What you have to do: The job is to find each line in the entries holding the string "Engagement" and copy that line.

Raw data:
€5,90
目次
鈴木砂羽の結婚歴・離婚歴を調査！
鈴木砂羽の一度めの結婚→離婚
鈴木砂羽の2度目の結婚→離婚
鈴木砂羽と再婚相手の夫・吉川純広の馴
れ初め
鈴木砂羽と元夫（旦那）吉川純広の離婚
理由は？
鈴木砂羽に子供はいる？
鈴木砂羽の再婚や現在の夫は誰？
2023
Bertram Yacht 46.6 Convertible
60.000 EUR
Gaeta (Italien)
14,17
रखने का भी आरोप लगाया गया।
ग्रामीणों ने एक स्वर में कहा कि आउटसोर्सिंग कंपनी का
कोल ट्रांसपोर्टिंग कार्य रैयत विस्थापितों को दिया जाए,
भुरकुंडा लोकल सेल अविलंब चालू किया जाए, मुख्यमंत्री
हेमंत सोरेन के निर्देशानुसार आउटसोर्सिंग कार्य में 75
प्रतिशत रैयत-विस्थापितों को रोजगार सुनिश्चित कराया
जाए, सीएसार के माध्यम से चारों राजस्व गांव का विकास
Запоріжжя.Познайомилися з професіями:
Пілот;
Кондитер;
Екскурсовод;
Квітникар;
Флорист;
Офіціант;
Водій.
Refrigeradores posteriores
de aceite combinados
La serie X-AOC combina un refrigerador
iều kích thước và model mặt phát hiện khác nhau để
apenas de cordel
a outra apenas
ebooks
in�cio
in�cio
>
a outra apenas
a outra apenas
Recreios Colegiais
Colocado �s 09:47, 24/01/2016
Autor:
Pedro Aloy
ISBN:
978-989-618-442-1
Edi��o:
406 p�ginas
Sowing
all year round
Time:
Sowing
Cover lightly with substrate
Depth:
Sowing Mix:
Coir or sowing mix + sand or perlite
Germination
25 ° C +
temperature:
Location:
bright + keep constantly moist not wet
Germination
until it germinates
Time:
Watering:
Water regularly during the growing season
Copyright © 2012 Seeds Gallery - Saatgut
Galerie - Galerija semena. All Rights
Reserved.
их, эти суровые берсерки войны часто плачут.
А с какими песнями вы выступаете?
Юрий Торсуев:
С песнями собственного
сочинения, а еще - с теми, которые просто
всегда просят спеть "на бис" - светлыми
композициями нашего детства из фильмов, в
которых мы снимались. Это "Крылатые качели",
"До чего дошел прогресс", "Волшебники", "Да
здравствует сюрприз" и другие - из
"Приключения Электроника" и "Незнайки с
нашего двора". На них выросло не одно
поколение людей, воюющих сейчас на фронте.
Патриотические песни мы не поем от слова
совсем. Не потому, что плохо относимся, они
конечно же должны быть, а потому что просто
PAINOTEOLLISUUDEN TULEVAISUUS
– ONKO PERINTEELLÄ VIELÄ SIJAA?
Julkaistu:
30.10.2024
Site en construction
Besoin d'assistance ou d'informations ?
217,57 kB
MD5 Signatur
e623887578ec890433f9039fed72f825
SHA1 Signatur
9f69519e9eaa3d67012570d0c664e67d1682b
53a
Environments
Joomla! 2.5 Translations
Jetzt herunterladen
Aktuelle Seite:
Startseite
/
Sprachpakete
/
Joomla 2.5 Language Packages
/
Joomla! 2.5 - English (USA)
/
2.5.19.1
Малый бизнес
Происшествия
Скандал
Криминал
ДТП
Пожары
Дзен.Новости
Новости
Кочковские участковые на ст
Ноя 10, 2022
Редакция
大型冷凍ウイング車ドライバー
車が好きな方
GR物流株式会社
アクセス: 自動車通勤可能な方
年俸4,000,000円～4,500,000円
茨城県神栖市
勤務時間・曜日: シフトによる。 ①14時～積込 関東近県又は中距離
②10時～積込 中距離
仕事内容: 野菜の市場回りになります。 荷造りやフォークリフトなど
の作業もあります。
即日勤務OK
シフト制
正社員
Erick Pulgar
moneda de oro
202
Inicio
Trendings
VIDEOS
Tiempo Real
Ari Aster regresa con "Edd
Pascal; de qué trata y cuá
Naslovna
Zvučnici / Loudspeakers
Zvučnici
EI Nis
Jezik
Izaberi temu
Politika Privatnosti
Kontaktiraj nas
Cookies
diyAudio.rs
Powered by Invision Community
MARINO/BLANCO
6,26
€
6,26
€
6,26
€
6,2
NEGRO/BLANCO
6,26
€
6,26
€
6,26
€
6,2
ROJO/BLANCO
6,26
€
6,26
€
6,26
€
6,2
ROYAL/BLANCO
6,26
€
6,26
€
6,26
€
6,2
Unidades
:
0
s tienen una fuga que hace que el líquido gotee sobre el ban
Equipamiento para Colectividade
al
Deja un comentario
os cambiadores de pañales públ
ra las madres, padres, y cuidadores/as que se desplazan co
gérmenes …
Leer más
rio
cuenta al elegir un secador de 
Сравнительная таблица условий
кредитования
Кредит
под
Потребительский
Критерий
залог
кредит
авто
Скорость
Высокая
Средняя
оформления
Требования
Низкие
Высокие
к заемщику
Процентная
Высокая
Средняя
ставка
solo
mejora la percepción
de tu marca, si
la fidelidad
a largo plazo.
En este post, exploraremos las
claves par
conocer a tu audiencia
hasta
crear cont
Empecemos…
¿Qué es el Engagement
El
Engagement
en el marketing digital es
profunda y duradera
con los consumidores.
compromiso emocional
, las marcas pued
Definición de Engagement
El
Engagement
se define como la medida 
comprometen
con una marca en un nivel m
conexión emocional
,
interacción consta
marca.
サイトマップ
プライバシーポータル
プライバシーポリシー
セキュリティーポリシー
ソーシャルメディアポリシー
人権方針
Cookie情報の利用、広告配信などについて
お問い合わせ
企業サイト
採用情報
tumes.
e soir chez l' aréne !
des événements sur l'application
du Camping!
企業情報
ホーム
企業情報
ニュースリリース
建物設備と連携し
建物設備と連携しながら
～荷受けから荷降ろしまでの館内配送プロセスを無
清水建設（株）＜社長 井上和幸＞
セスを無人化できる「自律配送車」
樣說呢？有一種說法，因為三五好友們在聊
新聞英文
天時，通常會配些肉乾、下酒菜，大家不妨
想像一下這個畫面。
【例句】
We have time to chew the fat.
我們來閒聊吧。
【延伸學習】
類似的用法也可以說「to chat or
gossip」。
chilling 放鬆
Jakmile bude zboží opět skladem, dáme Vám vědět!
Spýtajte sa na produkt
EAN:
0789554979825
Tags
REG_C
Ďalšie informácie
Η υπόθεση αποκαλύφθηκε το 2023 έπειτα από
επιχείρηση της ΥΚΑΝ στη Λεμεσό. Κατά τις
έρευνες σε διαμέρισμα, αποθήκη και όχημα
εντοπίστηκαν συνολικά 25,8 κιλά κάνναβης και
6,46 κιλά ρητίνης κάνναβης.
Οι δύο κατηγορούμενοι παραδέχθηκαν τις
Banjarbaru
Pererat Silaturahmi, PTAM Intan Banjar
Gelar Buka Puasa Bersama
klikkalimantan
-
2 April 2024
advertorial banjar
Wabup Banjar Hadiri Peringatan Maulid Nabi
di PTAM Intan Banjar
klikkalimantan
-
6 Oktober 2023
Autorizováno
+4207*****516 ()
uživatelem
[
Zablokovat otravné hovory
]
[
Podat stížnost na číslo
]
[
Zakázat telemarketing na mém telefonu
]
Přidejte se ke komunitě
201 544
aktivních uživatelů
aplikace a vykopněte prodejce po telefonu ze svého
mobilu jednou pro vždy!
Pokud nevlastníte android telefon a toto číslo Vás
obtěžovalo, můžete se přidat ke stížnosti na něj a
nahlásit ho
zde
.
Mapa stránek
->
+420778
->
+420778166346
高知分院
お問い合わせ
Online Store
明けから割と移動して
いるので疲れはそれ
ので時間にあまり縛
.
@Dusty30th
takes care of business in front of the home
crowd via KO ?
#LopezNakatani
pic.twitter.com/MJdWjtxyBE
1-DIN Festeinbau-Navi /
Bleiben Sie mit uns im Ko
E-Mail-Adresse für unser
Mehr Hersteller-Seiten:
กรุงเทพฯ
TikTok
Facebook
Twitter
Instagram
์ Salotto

Exercise answer:
¿Qué es el Engagement
Engagement
Definición de Engagement
Engagement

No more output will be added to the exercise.